During my junior and senior years in college, I became a member of the Judicial Board, a Resident Advisor, the Treasurer for Panhel, and was even in charge of special events for my sorority. Some of my best training in conflict negotiation and collaboration came from organizing formal events for 120+ young adults who all had an opinion about how the evening should run.

Since graduating from college, I have designed and run my own successful business, authored two books (and am working on my third), managed Millennials, attended graduate school, worked with tens of thousands of teens and parents, and spoken at junior high schools, high schools, universities and corporations throughout the country and abroad. Few, if any, of these experiences would have happened if I hadn’t dropped Organic Chemistry that day.

In my work, I like to say, “Ask open-ended questions without expectation.” There are so many thoughts on how to encourage leadership for girls and young women, with the latest being the collaboration between Sheryl Sandberg’s LeanIn.org and the Girl Scouts to “Ban Bossy.” So many of my own greatest leadership opportunities and happenings have grown from conversations – including that encouraging conversation with my Organic Chemistry professor who reframed my thinking and encouraged me to discover my own sense of personal purpose.

Last month, I returned to campus to be a panelist at Duke Women’s Weekend. The panel was entitled “What is your Question?,”  and was based on an exercise Duke University Dean Laurie Patton does to encourage students to align their actions around their own personal values. As preparation, I was asked to come up with the question I center my own life’s work around. Other panelists’ questions included, “What does healthy feel like?” “What is success?” “How do I live a life with purpose?” My question, after some reflection, is “How do I encourage and inspire others to become leaders in their own lives?”
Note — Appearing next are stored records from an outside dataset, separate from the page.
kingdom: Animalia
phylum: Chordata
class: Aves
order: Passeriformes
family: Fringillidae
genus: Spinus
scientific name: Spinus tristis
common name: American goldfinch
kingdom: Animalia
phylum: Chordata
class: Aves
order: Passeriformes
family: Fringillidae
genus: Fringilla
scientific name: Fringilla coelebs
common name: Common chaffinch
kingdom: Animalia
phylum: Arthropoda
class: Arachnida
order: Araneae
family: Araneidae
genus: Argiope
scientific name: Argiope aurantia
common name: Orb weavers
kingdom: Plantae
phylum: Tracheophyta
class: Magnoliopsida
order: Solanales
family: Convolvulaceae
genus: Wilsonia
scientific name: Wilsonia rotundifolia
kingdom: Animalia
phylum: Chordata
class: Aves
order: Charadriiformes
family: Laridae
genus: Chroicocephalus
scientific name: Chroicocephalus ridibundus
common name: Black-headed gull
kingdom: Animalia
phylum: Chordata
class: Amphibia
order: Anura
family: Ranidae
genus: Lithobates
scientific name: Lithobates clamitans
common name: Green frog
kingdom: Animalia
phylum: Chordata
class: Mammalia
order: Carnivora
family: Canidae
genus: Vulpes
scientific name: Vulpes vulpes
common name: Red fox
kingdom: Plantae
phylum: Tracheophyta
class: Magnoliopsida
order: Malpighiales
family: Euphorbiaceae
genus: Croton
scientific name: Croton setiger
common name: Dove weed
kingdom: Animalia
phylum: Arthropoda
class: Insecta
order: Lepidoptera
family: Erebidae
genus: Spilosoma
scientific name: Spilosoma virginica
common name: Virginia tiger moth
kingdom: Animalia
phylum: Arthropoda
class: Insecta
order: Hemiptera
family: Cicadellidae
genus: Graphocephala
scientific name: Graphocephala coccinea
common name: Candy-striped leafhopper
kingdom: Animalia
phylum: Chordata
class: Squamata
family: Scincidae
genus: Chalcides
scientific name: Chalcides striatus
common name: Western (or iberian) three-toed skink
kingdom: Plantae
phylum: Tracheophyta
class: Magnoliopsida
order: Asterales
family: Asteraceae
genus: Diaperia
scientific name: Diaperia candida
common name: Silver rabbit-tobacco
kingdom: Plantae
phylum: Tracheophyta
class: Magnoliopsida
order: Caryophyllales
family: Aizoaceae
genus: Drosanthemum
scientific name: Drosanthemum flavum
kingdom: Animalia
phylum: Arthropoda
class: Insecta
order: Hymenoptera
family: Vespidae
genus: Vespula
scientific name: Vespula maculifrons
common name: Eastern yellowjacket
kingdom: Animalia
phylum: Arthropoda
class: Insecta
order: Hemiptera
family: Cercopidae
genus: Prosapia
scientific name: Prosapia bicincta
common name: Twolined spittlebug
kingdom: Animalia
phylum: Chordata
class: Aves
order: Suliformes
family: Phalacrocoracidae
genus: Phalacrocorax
The weekend had over 300 women in attendance, and each attendee contributed their own fascinating story and perspective. I had conversations with current undergraduates and women who graduated from the Women’s College over fifty years ago. What struck me more than any accomplishments or accolades of this highly talented group, though, was the thoughtfulness of our conversations about life choices, family decisions, corporate opportunities, and personal challenges. When we are younger, it can seem easy to borrow someone else’s blueprint for success, and as we age most of us realize there is no one “right” decision or life path. So many attendees used their personal experiences to become authentic leaders in their own lives – and in doing so, ultimately created positive ripple effects in the lives of so many others.

As parents and educators, one of the most powerful things we can do is give our daughters the opportunity to start asking questions around personal purpose, leadership, and values earlier in life. What are the qualities that make a good leader? What are your most important values? How do you espouse those values in your daily life? Often we don’t face these questions until we are in some way forced, as I was that day my sophomore year. We hear so much about the importance of developing girls’ leadership abilities, and it can be easy to forget how leadership is most powerful when it develops from within. The earlier we start asking open-ended questions to encourage reflection, the more powerful our next generation can be in creating their own blueprint for personal success and happiness. And, in doing so, they become even more empowered to create those positive ripple effects in the lives of others.